The governor-elect repeats his pledge to increase school funds.
Friday, December 31, 2004 | 12:00 a.m. CST; updated 3:36 p.m. CDT, Thursday, July 3, 2008

JEFFERSON CITY — Gov.-elect Matt Blunt warned of widespread government cuts Thursday as he predicted “anemic growth” in the money available for Missouri’s next budget.

“This is going to be a challenging budget process,” Blunt said while outlining a state revenue estimate reached with lawmakers, “but we can surmount challenges.”

Blunt reiterated a campaign pledge to increase school funding without raising taxes. That, combined with the naturally rising costs of health care and mandatory programs, means “every part of state government can expect to have less revenue than they’ve had in previous fiscal years,” he said.

Blunt will be sworn in as governor Jan. 10 and is to present a budget to lawmakers later that month. The revenue agreement will serve as a basis for the budget, but Blunt outlined no specific cuts Thursday.

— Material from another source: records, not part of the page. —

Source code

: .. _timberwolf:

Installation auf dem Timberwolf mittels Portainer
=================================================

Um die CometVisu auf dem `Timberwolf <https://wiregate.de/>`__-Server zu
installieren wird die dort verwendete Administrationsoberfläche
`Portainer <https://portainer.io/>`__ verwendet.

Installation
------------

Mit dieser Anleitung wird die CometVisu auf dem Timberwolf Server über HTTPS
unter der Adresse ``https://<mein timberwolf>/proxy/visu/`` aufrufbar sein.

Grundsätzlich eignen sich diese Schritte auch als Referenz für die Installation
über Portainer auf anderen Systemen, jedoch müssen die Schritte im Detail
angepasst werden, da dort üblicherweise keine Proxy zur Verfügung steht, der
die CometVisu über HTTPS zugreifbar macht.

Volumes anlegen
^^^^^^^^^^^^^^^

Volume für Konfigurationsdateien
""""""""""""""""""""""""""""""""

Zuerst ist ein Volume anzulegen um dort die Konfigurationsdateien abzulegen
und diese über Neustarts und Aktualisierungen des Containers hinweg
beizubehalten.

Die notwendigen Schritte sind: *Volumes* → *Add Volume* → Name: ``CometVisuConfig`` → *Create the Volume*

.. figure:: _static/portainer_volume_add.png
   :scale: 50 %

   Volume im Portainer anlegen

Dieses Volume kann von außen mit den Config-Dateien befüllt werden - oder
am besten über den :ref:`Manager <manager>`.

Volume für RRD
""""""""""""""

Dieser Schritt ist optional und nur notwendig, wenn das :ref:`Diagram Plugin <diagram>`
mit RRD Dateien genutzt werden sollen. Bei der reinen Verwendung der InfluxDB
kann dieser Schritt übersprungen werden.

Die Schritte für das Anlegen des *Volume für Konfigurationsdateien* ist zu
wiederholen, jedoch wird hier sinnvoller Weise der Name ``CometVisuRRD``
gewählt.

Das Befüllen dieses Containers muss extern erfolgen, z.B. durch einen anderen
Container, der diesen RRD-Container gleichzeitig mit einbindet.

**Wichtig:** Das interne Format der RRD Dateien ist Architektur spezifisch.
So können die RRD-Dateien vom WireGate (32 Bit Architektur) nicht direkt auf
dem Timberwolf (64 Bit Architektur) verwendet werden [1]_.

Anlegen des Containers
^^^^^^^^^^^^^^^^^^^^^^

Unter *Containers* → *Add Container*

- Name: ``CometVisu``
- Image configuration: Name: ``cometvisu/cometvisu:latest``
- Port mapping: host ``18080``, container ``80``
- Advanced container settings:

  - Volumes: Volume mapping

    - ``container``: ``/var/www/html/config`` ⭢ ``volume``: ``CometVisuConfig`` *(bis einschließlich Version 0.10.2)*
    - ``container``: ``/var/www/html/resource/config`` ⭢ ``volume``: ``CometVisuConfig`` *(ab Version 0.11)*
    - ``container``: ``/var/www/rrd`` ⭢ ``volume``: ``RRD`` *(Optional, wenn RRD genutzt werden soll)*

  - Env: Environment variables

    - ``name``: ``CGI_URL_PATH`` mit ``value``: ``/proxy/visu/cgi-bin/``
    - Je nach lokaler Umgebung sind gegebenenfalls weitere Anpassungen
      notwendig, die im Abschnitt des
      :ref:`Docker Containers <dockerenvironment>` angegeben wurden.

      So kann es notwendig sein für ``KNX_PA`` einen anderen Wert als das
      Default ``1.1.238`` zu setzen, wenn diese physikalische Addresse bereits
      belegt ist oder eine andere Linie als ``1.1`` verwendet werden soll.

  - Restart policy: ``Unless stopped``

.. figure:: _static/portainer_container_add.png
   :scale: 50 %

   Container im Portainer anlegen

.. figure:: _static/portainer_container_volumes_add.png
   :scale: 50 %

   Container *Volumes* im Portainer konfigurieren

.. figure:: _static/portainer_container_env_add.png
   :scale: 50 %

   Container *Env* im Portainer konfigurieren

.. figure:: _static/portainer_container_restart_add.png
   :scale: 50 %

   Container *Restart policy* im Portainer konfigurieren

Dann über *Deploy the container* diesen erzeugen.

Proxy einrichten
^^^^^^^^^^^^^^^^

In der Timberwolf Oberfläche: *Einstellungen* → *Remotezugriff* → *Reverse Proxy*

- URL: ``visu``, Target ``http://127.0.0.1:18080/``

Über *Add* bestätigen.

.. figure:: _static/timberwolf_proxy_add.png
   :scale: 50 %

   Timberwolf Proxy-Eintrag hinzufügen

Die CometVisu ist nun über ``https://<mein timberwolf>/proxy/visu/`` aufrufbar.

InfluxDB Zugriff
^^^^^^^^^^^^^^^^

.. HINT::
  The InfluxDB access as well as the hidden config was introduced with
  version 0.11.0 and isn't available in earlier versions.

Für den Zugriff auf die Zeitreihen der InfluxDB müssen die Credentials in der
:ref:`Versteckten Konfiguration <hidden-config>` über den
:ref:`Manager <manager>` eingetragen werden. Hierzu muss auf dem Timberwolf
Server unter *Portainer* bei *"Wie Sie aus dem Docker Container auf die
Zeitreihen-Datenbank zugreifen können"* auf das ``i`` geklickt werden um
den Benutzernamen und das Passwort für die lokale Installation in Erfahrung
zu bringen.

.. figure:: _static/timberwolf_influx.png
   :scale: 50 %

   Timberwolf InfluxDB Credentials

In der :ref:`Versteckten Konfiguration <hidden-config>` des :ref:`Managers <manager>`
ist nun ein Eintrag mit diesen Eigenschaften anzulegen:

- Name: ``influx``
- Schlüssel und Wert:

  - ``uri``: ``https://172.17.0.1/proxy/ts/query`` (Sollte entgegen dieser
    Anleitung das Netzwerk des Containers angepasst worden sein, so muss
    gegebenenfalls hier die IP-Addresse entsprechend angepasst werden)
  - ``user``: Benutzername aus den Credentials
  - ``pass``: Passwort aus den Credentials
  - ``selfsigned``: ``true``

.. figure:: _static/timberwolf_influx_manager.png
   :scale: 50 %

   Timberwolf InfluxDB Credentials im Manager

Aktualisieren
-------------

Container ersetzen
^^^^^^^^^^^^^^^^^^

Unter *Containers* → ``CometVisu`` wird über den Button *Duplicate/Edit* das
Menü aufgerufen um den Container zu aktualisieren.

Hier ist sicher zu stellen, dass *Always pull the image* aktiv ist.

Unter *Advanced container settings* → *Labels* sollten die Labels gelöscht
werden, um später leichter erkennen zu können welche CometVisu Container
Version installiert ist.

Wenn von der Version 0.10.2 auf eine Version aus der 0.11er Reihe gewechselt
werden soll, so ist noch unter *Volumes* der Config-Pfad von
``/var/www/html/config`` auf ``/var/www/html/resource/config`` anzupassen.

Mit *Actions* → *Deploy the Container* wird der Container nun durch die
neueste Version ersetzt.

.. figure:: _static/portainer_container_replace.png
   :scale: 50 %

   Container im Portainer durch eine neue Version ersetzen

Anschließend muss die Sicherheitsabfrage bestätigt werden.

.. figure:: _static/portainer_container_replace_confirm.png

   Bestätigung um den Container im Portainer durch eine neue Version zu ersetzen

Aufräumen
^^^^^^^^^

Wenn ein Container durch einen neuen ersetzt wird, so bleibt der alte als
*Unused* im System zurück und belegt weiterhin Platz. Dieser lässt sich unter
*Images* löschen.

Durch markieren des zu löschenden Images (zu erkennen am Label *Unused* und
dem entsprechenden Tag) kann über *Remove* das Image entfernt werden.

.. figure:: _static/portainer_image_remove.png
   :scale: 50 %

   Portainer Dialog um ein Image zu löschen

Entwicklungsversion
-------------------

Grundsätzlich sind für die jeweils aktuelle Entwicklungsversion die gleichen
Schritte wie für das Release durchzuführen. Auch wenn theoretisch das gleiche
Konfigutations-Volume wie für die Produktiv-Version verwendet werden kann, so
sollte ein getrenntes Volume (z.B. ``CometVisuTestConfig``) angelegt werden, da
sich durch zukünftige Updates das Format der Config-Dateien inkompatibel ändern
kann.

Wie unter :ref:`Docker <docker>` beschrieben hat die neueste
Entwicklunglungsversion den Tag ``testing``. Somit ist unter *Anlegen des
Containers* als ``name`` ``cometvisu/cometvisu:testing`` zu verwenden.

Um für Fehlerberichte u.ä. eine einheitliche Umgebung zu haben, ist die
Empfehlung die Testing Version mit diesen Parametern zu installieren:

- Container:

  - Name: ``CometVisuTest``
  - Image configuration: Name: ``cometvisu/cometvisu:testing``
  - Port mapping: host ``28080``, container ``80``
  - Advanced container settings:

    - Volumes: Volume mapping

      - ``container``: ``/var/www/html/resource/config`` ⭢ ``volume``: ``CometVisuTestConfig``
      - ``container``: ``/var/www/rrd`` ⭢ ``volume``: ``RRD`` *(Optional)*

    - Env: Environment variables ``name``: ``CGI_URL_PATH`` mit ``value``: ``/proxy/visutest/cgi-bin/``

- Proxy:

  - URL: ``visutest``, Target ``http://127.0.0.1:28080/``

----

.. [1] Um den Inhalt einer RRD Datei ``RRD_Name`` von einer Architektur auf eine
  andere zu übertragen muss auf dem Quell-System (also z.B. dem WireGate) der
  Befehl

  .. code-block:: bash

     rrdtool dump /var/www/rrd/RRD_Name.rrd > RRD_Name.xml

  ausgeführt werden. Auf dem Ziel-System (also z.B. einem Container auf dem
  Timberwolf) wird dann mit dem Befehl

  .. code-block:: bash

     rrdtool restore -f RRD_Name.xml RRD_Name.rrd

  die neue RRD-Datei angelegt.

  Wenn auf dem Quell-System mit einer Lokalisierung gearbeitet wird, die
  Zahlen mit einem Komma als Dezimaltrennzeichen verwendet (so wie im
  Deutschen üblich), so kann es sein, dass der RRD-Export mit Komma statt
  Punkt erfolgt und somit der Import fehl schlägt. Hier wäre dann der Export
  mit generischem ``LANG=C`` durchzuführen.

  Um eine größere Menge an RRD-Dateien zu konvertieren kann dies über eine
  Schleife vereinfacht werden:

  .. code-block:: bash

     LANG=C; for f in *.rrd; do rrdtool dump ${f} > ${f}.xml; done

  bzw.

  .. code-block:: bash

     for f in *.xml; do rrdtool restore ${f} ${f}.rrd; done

The revenue agreement is an important — but not unexpected — breakthrough after recent budget battles between Republican legislative leaders and outgoing Democratic Gov. Bob Holden. For example, the two sides never agreed on a revenue estimate for the 2004 fiscal year. Blunt, like the legislative budget chairmen, is a Republican.

Their consensus revenue estimate calls for more than $6.7 billion in net general revenues during the 2006 fiscal year, which

starts in July. That’s an increase of $146 million — or 2.2 percent — over the current year.

General revenues come primarily from income and sales taxes and comprise a little more than one-third of the state’s $18.9 billion budget, which also includes federal funds and earmarked state dollars such as the vehicle fuel tax that goes toward roads.

Schools, prisons and mental health facilities depend heavily on general revenues, over which lawmakers can exercise the greatest control.

Blunt said the modest growth in net general revenues is not a true reflection of the economy but is partly a result of the loss of revenues the state had depended upon in recent years.

For example, about $30 million will be shifted next year from general revenues to the state road fund as a result of a constitutional amendment voters approved in November. The size of that transfer will grow in future years.

Also next year, the state expects a $33 million loss in estate taxes because of the federal government’s phase-out of that tax. Plus, the state expects to pay at least $50 million from general revenues to comply with a June 2002 state Supreme Court ruling that telecommunications companies are owed a sales-tax exemption for their equipment that transmits phone calls.

The loss of other funds also will squeeze the next budget. During the present and past years, Missouri’s budget used $274 million in one-time federal funds and $130 million from state revenue bonds. The loss of those funds weren’t included as part of the net general revenue figures, said Marty Drewel, director of the Senate Appropriations Committee staff.